I tasted the 2003 at Le Grand Tasting recently and was looking forward to comparing it to a few others. I was very pleased with what I saw.
Myrat 2005
Rich with botrytis but not over done, spicy. The palate has excellent structure, not too sweet, pleasant refreshing acid. This is what Sauternes is about. Great now, will go a long way though.
Myrat 2003
The sweetness of that year. For me, the sweetness wants some acidity but it is a personal preference. An early drinking style but a pleasing example of good wine made in 2003.
Myrat 1999
Already showing a hint of amber in the bottle, Myrat have done a great job for a more difficult year in Sauternes. The nose is smoky, burnt sugar, apricot jam. Superb structure on the palate, beautiful refreshing acidity. Great to drink now as it shows both primary and secondary character. Worth seeking out if you want a Sauternes which shows complexity but which isn’t too expensive (a mere 29 euros retail).
Myrat 1997
A beautiful nose, the aroma of quince being poached. Adorable, spicy. Good structure, great to drink now but will look good in 5 more years.
I bought wines from the whole Myrat range, I was so impressed by the value for money here.
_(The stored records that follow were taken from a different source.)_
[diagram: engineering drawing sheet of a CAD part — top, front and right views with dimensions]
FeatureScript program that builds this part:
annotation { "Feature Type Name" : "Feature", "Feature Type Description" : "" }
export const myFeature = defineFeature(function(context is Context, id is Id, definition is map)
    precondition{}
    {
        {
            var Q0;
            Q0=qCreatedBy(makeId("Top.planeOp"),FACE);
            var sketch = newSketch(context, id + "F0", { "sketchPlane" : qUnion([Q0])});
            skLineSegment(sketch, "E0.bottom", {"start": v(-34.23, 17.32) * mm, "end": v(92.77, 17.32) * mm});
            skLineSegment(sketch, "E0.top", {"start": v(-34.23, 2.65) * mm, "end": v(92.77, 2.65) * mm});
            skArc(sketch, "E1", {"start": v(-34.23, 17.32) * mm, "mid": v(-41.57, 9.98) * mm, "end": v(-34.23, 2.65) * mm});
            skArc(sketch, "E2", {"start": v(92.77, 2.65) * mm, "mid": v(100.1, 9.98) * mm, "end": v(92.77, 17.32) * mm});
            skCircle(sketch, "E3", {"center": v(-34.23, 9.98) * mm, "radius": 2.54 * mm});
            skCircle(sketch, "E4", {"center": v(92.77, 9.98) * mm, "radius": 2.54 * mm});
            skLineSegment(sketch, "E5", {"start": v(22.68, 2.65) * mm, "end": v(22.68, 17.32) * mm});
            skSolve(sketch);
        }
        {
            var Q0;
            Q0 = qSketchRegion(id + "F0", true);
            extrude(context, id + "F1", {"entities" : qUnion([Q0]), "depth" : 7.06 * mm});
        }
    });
After this, I was directed down stairs where a representative from Lheraud (in Cognac) was opening up some old bottles.
Cognac Petite Champagne 30 year old blend
Spicy nose, very fine. Round palate, dry and long. The approachable style of a blended Cognac.
Cognac Grande Champagne 1969
Very powerful and fine nose. Elegant palate, controlled power.
Cognac Petite Champagne 1973
Very oaky and strong, phenolic palate. Lacks the elegance of the previous Cognac.
Cognac Fine Bois 1978
Deliciously pure and refined nose, round on the mouth with a nutty finish.
Cognac Borderies 1975
Quite volatile, barely restrained power.
Bas Armagnac 1988
Very oaky but round, harmonious palate.
Bas Armagnac 1978
Elegant style, powerful but refined. Impressive.
Bas Armagnac 1968
More integrated, showing complexity I haven’t seen on brandy before, almond, spice, leather, hemp.
Vieil Armagnac 1958
Very supple and pure, harmonious. Beginning to look more like aged whiskey.
Vieil Armagnac 1948
Very fine, pure aromas, complex but subtle. Long powerful finish in the mouth.
Vieil Armagnac 1918
Beyond brandy, not much volatility, lots of aroma: straw, hemp, cedar, five spice. The palate is round, rich, pleasant. You don’t want the taste to end. Unfortunately, at 1200 euros per bottle, I doubt I’ll be having another taste.